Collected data
__________________________________________________

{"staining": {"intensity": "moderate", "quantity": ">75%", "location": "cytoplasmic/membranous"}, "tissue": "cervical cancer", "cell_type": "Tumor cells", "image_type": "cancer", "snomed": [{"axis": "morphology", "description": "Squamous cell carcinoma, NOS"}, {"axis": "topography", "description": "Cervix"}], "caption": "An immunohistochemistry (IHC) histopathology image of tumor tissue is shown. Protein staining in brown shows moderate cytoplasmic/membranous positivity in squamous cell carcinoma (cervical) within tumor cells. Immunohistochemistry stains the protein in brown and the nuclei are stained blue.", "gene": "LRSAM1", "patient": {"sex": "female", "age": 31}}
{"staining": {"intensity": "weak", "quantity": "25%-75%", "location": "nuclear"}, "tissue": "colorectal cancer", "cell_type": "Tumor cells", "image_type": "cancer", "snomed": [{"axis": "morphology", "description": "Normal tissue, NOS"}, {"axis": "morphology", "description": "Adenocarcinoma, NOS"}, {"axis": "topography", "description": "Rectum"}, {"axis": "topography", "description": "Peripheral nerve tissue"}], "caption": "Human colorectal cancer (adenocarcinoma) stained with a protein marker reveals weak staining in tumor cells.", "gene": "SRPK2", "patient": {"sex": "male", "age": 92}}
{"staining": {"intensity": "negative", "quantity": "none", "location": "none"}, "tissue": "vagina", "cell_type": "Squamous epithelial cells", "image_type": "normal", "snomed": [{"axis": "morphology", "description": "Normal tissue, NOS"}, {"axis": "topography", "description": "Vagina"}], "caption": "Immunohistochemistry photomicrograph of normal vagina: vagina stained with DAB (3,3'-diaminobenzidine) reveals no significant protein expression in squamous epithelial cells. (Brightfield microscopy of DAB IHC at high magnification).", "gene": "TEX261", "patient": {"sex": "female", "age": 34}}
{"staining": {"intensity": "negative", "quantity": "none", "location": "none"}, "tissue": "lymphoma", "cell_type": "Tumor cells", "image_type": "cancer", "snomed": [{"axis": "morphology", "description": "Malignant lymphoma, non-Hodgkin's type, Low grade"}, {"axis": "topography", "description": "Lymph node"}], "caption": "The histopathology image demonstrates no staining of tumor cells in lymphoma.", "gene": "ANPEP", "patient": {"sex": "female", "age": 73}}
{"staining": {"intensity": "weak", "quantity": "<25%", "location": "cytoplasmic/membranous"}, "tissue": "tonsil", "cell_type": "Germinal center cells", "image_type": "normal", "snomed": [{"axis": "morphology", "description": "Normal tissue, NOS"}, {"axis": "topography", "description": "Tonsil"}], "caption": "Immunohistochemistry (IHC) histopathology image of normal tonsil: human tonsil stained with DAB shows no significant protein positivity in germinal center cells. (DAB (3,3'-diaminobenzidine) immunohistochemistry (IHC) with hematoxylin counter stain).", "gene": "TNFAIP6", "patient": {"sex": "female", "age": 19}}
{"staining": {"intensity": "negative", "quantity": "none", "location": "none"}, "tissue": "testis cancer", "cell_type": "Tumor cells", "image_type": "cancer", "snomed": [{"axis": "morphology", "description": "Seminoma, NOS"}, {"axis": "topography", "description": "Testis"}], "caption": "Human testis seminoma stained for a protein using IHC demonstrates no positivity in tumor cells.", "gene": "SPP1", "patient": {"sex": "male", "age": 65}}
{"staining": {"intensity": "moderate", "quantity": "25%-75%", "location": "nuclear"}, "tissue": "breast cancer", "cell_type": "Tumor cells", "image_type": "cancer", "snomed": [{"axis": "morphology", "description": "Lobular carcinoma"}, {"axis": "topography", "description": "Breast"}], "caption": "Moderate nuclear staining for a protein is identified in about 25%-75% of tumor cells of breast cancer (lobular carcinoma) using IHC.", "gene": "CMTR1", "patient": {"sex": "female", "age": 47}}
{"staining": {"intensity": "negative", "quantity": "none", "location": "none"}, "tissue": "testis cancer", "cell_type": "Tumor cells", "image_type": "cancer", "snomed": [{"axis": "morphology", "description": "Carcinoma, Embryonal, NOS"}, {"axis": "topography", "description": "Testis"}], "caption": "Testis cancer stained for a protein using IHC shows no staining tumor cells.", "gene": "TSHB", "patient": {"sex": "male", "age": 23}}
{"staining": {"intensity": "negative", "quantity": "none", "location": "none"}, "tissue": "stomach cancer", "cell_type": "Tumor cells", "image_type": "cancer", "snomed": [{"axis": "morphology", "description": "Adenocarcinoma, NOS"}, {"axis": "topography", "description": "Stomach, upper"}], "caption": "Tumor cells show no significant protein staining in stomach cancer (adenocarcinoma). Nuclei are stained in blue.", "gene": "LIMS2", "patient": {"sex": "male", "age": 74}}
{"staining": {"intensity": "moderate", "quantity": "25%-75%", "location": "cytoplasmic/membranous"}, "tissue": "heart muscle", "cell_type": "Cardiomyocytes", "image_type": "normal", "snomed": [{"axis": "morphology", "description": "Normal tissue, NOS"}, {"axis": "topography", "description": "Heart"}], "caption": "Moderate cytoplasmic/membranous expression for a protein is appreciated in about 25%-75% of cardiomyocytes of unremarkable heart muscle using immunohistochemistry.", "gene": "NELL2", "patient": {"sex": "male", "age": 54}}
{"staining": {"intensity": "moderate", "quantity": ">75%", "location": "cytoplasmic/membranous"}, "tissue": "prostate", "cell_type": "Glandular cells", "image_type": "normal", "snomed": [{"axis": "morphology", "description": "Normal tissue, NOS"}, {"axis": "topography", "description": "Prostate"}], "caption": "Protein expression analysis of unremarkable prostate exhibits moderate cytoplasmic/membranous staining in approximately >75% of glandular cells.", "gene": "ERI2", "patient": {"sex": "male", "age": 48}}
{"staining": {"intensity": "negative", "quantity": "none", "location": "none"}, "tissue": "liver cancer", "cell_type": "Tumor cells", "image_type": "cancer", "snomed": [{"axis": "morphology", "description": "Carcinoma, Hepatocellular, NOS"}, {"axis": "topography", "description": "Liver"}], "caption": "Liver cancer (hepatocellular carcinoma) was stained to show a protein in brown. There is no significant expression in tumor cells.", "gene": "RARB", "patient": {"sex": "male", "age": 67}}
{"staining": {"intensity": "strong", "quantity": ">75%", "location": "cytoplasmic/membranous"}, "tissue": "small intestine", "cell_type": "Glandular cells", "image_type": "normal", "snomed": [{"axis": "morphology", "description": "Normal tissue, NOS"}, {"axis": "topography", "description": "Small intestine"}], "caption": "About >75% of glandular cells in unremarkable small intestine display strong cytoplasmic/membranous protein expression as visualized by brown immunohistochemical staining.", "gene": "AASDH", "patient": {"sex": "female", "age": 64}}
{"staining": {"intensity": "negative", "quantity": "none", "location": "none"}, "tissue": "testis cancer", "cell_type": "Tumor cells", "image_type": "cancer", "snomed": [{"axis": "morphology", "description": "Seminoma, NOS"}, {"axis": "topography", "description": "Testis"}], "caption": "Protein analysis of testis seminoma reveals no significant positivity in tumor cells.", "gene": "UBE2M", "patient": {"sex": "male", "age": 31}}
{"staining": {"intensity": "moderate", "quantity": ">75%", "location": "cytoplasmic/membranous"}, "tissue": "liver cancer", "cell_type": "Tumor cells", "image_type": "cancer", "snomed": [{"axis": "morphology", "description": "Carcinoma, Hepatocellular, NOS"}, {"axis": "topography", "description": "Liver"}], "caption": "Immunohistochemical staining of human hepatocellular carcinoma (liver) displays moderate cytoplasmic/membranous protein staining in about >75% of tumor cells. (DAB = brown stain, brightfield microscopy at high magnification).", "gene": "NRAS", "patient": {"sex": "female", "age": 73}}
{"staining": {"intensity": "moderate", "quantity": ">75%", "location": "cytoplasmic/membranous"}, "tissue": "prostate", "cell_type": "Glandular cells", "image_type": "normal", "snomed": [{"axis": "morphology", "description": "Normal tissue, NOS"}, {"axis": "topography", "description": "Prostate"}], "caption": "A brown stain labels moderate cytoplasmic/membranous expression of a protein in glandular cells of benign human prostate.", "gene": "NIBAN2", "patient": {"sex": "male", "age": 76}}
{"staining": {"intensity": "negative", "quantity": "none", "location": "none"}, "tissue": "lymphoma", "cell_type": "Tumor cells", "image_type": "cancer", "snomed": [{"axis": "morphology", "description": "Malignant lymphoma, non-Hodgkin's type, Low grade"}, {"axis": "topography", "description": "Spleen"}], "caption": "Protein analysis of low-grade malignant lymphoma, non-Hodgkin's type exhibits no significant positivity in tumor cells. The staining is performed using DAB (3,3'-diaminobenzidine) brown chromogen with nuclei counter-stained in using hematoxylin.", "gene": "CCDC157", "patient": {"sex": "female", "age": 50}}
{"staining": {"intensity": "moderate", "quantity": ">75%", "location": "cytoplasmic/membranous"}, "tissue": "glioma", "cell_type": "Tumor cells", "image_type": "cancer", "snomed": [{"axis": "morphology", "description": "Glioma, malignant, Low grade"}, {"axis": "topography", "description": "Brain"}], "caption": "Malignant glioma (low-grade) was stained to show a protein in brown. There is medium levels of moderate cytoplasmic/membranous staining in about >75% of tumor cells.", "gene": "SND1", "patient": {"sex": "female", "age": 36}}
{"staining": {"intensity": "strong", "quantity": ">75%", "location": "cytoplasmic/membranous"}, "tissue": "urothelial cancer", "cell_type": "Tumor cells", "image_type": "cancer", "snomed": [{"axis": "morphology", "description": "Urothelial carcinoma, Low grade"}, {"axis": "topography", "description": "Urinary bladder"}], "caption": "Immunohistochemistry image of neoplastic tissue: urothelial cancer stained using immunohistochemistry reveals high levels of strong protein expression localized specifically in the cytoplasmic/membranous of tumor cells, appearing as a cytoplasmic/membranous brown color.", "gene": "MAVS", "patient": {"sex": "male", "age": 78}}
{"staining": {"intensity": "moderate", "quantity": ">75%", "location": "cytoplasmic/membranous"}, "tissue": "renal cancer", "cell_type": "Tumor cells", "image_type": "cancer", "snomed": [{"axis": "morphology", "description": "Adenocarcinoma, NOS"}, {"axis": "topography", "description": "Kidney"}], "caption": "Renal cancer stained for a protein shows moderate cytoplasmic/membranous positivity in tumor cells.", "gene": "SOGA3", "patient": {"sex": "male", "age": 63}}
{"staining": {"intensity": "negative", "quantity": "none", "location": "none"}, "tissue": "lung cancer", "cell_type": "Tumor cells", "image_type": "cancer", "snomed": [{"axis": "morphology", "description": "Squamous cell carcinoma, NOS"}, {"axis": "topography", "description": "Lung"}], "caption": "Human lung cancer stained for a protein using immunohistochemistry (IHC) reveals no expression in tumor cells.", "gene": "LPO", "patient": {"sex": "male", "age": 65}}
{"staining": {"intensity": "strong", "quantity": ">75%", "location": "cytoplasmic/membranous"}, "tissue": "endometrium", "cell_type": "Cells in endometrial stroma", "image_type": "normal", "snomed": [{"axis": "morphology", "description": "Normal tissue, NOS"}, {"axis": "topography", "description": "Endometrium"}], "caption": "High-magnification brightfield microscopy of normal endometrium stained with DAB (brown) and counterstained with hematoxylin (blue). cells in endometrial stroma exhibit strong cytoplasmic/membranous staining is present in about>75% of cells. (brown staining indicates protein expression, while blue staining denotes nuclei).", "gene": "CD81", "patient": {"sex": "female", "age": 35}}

__________________________________________________

* Exercise aim *
As listed above, the lines from the line with "cytoplasmic/membranous expression for" to the line with "cancer (hepatocellular carcinoma)" are to be echoed exactly, with both ends included and nothing added.

* Answer to this problem *
{"staining": {"intensity": "moderate", "quantity": "25%-75%", "location": "cytoplasmic/membranous"}, "tissue": "heart muscle", "cell_type": "Cardiomyocytes", "image_type": "normal", "snomed": [{"axis": "morphology", "description": "Normal tissue, NOS"}, {"axis": "topography", "description": "Heart"}], "caption": "Moderate cytoplasmic/membranous expression for a protein is appreciated in about 25%-75% of cardiomyocytes of unremarkable heart muscle using immunohistochemistry.", "gene": "NELL2", "patient": {"sex": "male", "age": 54}}
{"staining": {"intensity": "moderate", "quantity": ">75%", "location": "cytoplasmic/membranous"}, "tissue": "prostate", "cell_type": "Glandular cells", "image_type": "normal", "snomed": [{"axis": "morphology", "description": "Normal tissue, NOS"}, {"axis": "topography", "description": "Prostate"}], "caption": "Protein expression analysis of unremarkable prostate exhibits moderate cytoplasmic/membranous staining in approximately >75% of glandular cells.", "gene": "ERI2", "patient": {"sex": "male", "age": 48}}
{"staining": {"intensity": "negative", "quantity": "none", "location": "none"}, "tissue": "liver cancer", "cell_type": "Tumor cells", "image_type": "cancer", "snomed": [{"axis": "morphology", "description": "Carcinoma, Hepatocellular, NOS"}, {"axis": "topography", "description": "Liver"}], "caption": "Liver cancer (hepatocellular carcinoma) was stained to show a protein in brown. There is no significant expression in tumor cells.", "gene": "RARB", "patient": {"sex": "male", "age": 67}}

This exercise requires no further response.